__About this exercise__:
Print exactly the lines below between the line containing "Zenós, _La edad" and the line containing "texture from script.", counting both of those lines. Leave pictures out.

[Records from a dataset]
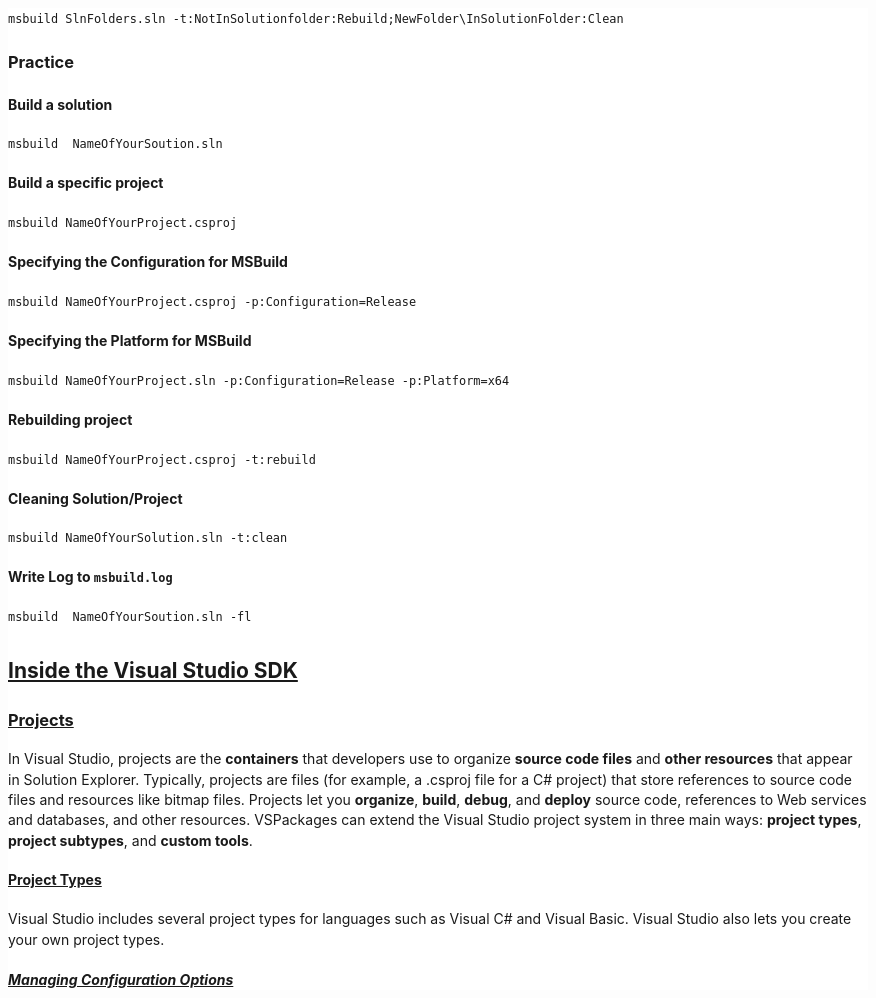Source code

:     msbuild SlnFolders.sln -t:NotInSolutionfolder:Rebuild;NewFolder\InSolutionFolder:Clean

### Practice

#### Build a solution

    msbuild  NameOfYourSoution.sln

#### Build a specific project

    msbuild NameOfYourProject.csproj

#### Specifying the Configuration for MSBuild

    msbuild NameOfYourProject.csproj -p:Configuration=Release

#### Specifying the Platform for MSBuild

    msbuild NameOfYourProject.sln -p:Configuration=Release -p:Platform=x64

#### Rebuilding project

    msbuild NameOfYourProject.csproj -t:rebuild

#### Cleaning Solution/Project

    msbuild NameOfYourSolution.sln -t:clean

#### Write Log to `msbuild.log`

    msbuild  NameOfYourSoution.sln -fl

## [Inside the Visual Studio SDK](https://docs.microsoft.com/en-us/visualstudio/extensibility/internals/inside-the-visual-studio-sdk?view=vs-2019)

### [Projects](https://docs.microsoft.com/en-us/visualstudio/extensibility/internals/projects?view=vs-2019)

In Visual Studio, projects are the **containers** that developers use to organize **source code files** and **other resources** that appear in Solution Explorer. Typically, projects are files (for example, a .csproj file for a C# project) that store references to source code files and resources like bitmap files. Projects let you **organize**, **build**, **debug**, and **deploy** source code, references to Web services and databases, and other resources. VSPackages can extend the Visual Studio project system in three main ways: **project types**, **project subtypes**, and **custom tools**.

#### [Project Types](https://docs.microsoft.com/en-us/visualstudio/extensibility/internals/project-types?view=vs-2019)

Visual Studio includes several project types for languages such as Visual C# and Visual Basic. Visual Studio also lets you create your own project types.

##### [Managing Configuration Options](https://docs.microsoft.com/en-us/visualstudio/extensibility/internals/managing-configuration-options?view=vs-2019)
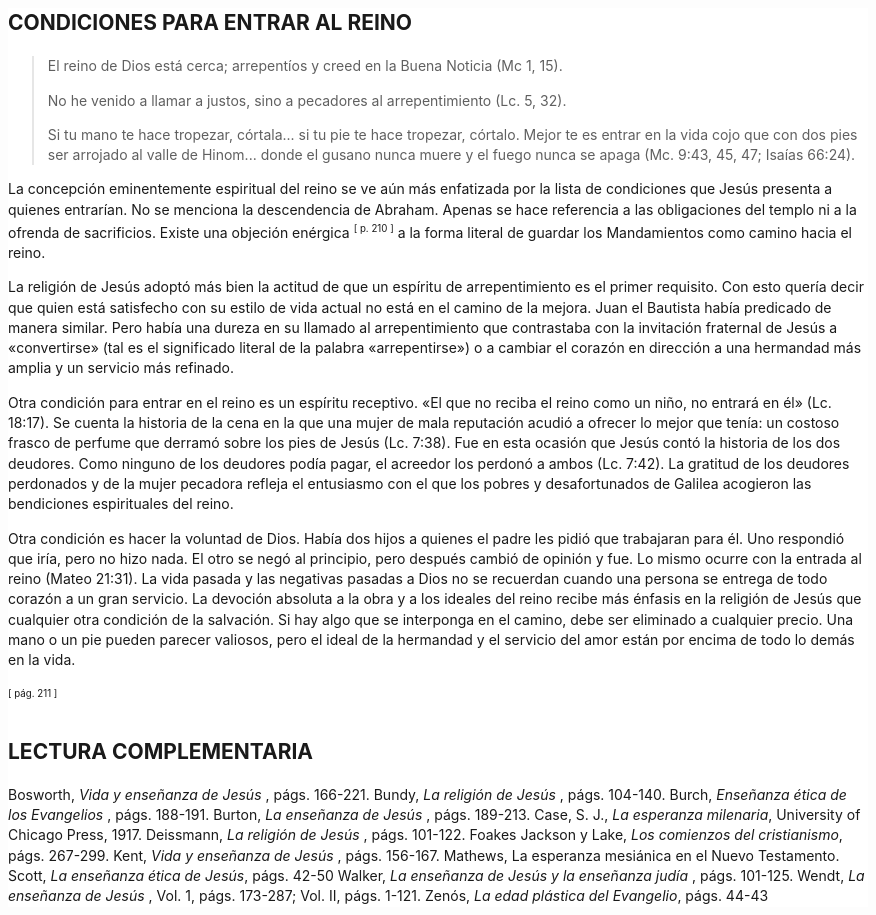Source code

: 
## CONDICIONES PARA ENTRAR AL REINO

> El reino de Dios está cerca; arrepentíos y creed en la Buena Noticia (Mc 1, 15).
> 
> No he venido a llamar a justos, sino a pecadores al arrepentimiento (Lc. 5, 32).
> 
> Si tu mano te hace tropezar, córtala... si tu pie te hace tropezar, córtalo. Mejor te es entrar en la vida cojo que con dos pies ser arrojado al valle de Hinom... donde el gusano nunca muere y el fuego nunca se apaga (Mc. 9:43, 45, 47; Isaías 66:24).

La concepción eminentemente espiritual del reino se ve aún más enfatizada por la lista de condiciones que Jesús presenta a quienes entrarían. No se menciona la descendencia de Abraham. Apenas se hace referencia a las obligaciones del templo ni a la ofrenda de sacrificios. Existe una objeción enérgica <span id="p210"><sup><small>[ p. 210 ]</small></sup></span> a la forma literal de guardar los Mandamientos como camino hacia el reino.

La religión de Jesús adoptó más bien la actitud de que un espíritu de arrepentimiento es el primer requisito. Con esto quería decir que quien está satisfecho con su estilo de vida actual no está en el camino de la mejora. Juan el Bautista había predicado de manera similar. Pero había una dureza en su llamado al arrepentimiento que contrastaba con la invitación fraternal de Jesús a «convertirse» (tal es el significado literal de la palabra «arrepentirse») o a cambiar el corazón en dirección a una hermandad más amplia y un servicio más refinado.

Otra condición para entrar en el reino es un espíritu receptivo. «El que no reciba el reino como un niño, no entrará en él» (Lc. 18:17). Se cuenta la historia de la cena en la que una mujer de mala reputación acudió a ofrecer lo mejor que tenía: un costoso frasco de perfume que derramó sobre los pies de Jesús (Lc. 7:38). Fue en esta ocasión que Jesús contó la historia de los dos deudores. Como ninguno de los deudores podía pagar, el acreedor los perdonó a ambos (Lc. 7:42). La gratitud de los deudores perdonados y de la mujer pecadora refleja el entusiasmo con el que los pobres y desafortunados de Galilea acogieron las bendiciones espirituales del reino.

Otra condición es hacer la voluntad de Dios. Había dos hijos a quienes el padre les pidió que trabajaran para él. Uno respondió que iría, pero no hizo nada. El otro se negó al principio, pero después cambió de opinión y fue. Lo mismo ocurre con la entrada al reino (Mateo 21:31). La vida pasada y las negativas pasadas a Dios no se recuerdan cuando una persona se entrega de todo corazón a un gran servicio. La devoción absoluta a la obra y a los ideales del reino recibe más énfasis en la religión de Jesús que cualquier otra condición de la salvación. Si hay algo que se interponga en el camino, debe ser eliminado a cualquier precio. Una mano o un pie pueden parecer valiosos, pero el ideal de la hermandad y el servicio del amor están por encima de todo lo demás en la vida.

<span id="p211"><sup><small>[ pág. 211 ]</small></sup></span>


## LECTURA COMPLEMENTARIA

Bosworth, _Vida y enseñanza de Jesús_ , págs. 166-221.
Bundy, _La religión de Jesús_ , págs. 104-140.
Burch, _Enseñanza ética de los Evangelios_ , págs. 188-191.
Burton, _La enseñanza de Jesús_ , págs. 189-213.
Case, S. J., _La esperanza milenaria_, University of Chicago Press, 1917.
Deissmann, _La religión de Jesús_ , págs. 101-122.
Foakes Jackson y Lake, _Los comienzos del cristianismo_, págs. 267-299.
Kent, _Vida y enseñanza de Jesús_ , págs. 156-167.
Mathews, La esperanza mesiánica en el Nuevo Testamento.
Scott, _La enseñanza ética de Jesús_, págs. 42-50
Walker, _La enseñanza de Jesús y la enseñanza judía_ , págs. 101-125.
Wendt, _La enseñanza de Jesús_ , Vol. 1, págs. 173-287; Vol. II, págs. 1-121.
Zenós, _La edad plástica del Evangelio_, págs. 44-43


[^1]: La descripción del uso del Antiguo Testamento que se da aquí sigue de cerca el bosquejo de ED Burton _New Testament Word Studies_ , 1927, pág. 83.
[^2]: _Estudios de palabras del Nuevo Testamento_ , 1927, pág. 94.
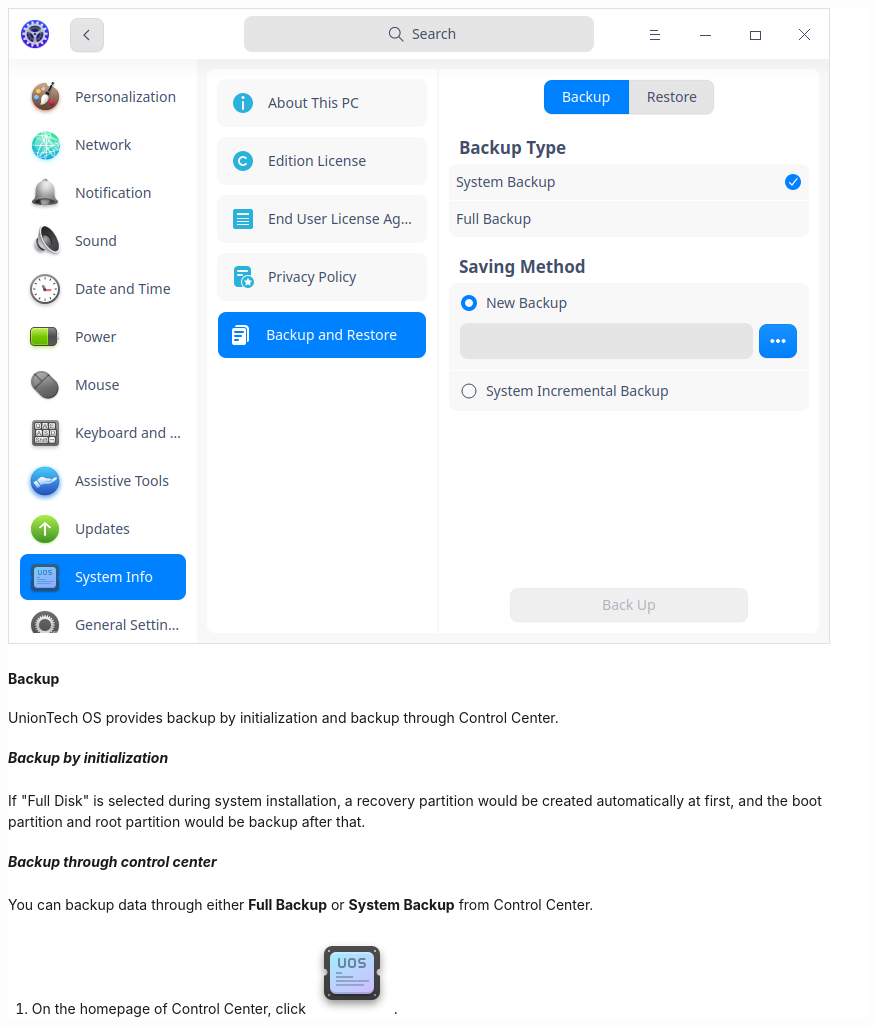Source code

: ![0|backuprecovery](fig/p_backuprestore.png)

#### Backup

UnionTech OS provides backup by initialization and backup through Control Center.

##### Backup by initialization

If "Full Disk" is selected during system installation, a recovery partition would be created automatically at first, and the boot partition and root partition would be backup after that.

##### Backup through control center

You can backup data through either **Full Backup** or **System Backup** from Control Center.

1. On the homepage of Control Center, click ![system_info_normal](../common/system_info_normal.svg).
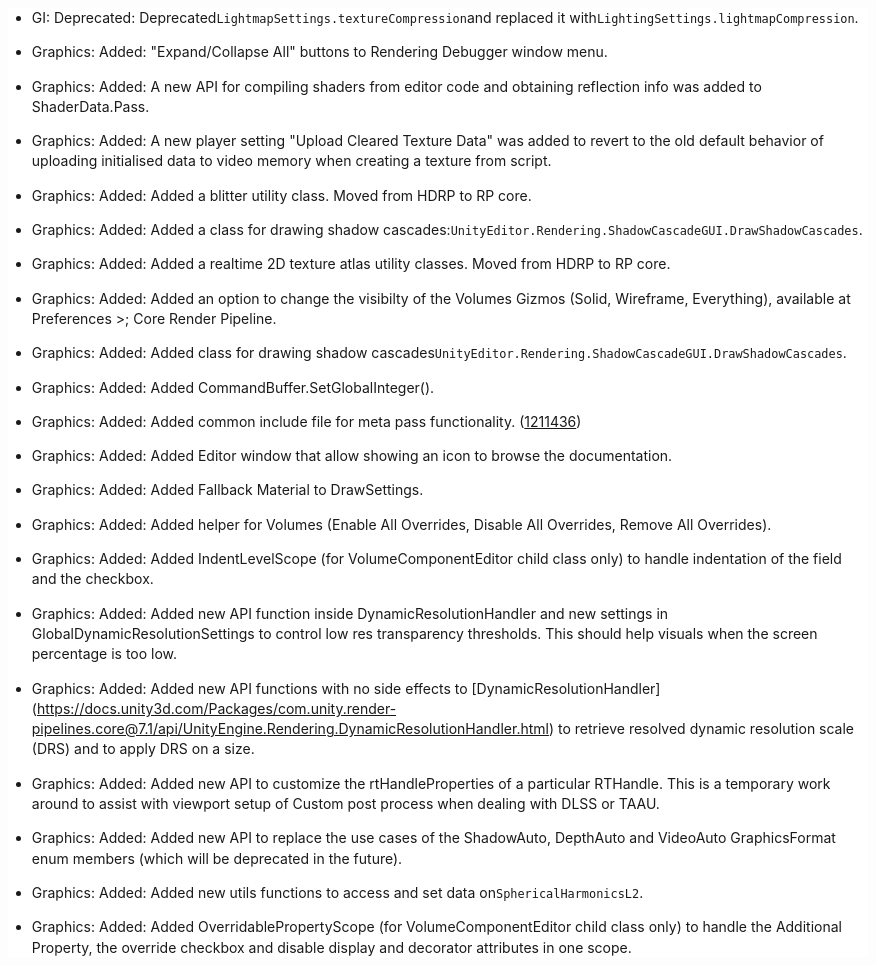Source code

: -   GI: Deprecated: Deprecated` LightmapSettings.textureCompression `and replaced it with` LightingSettings.lightmapCompression `.

-   Graphics: Added: \"Expand/Collapse All\" buttons to Rendering Debugger window menu.

-   Graphics: Added: A new API for compiling shaders from editor code and obtaining reflection info was added to ShaderData.Pass.

-   Graphics: Added: A new player setting \"Upload Cleared Texture Data\" was added to revert to the old default behavior of uploading initialised data to video memory when creating a texture from script.

-   Graphics: Added: Added a blitter utility class. Moved from HDRP to RP core.

-   Graphics: Added: Added a class for drawing shadow cascades:` UnityEditor.Rendering.ShadowCascadeGUI.DrawShadowCascades `.

-   Graphics: Added: Added a realtime 2D texture atlas utility classes. Moved from HDRP to RP core.

-   Graphics: Added: Added an option to change the visibilty of the Volumes Gizmos (Solid, Wireframe, Everything), available at Preferences \>; Core Render Pipeline.

-   Graphics: Added: Added class for drawing shadow cascades` UnityEditor.Rendering.ShadowCascadeGUI.DrawShadowCascades `.

-   Graphics: Added: Added CommandBuffer.SetGlobalInteger().

-   Graphics: Added: Added common include file for meta pass functionality. ([1211436](https://issuetracker.unity3d.com/issues/hdrp-terrain-is-not-visible-in-baked-lightmap-scene-debug-view))

-   Graphics: Added: Added Editor window that allow showing an icon to browse the documentation.

-   Graphics: Added: Added Fallback Material to DrawSettings.

-   Graphics: Added: Added helper for Volumes (Enable All Overrides, Disable All Overrides, Remove All Overrides).

-   Graphics: Added: Added IndentLevelScope (for VolumeComponentEditor child class only) to handle indentation of the field and the checkbox.

-   Graphics: Added: Added new API function inside DynamicResolutionHandler and new settings in GlobalDynamicResolutionSettings to control low res transparency thresholds. This should help visuals when the screen percentage is too low.

-   Graphics: Added: Added new API functions with no side effects to \[DynamicResolutionHandler\](https://docs.unity3d.com/Packages/com.unity.render-pipelines.core@7.1/api/UnityEngine.Rendering.DynamicResolutionHandler.html) to retrieve resolved dynamic resolution scale (DRS) and to apply DRS on a size.

-   Graphics: Added: Added new API to customize the rtHandleProperties of a particular RTHandle. This is a temporary work around to assist with viewport setup of Custom post process when dealing with DLSS or TAAU.

-   Graphics: Added: Added new API to replace the use cases of the ShadowAuto, DepthAuto and VideoAuto GraphicsFormat enum members (which will be deprecated in the future).

-   Graphics: Added: Added new utils functions to access and set data on` SphericalHarmonicsL2 `.

-   Graphics: Added: Added OverridablePropertyScope (for VolumeComponentEditor child class only) to handle the Additional Property, the override checkbox and disable display and decorator attributes in one scope.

__Response to this task__:
Zenós, _La edad plástica del Evangelio_, págs. 44-43


[^1]: La descripción del uso del Antiguo Testamento que se da aquí sigue de cerca el bosquejo de ED Burton _New Testament Word Studies_ , 1927, pág. 83.
[^2]: _Estudios de palabras del Nuevo Testamento_ , 1927, pág. 94.
Source code

: ![0|backuprecovery](fig/p_backuprestore.png)

#### Backup

UnionTech OS provides backup by initialization and backup through Control Center.

##### Backup by initialization

If "Full Disk" is selected during system installation, a recovery partition would be created automatically at first, and the boot partition and root partition would be backup after that.

##### Backup through control center

You can backup data through either **Full Backup** or **System Backup** from Control Center.

1. On the homepage of Control Center, click ![system_info_normal](../common/system_info_normal.svg).
Source code

: -   GI: Deprecated: Deprecated` LightmapSettings.textureCompression `and replaced it with` LightingSettings.lightmapCompression `.

-   Graphics: Added: \"Expand/Collapse All\" buttons to Rendering Debugger window menu.

-   Graphics: Added: A new API for compiling shaders from editor code and obtaining reflection info was added to ShaderData.Pass.

-   Graphics: Added: A new player setting \"Upload Cleared Texture Data\" was added to revert to the old default behavior of uploading initialised data to video memory when creating a texture from script.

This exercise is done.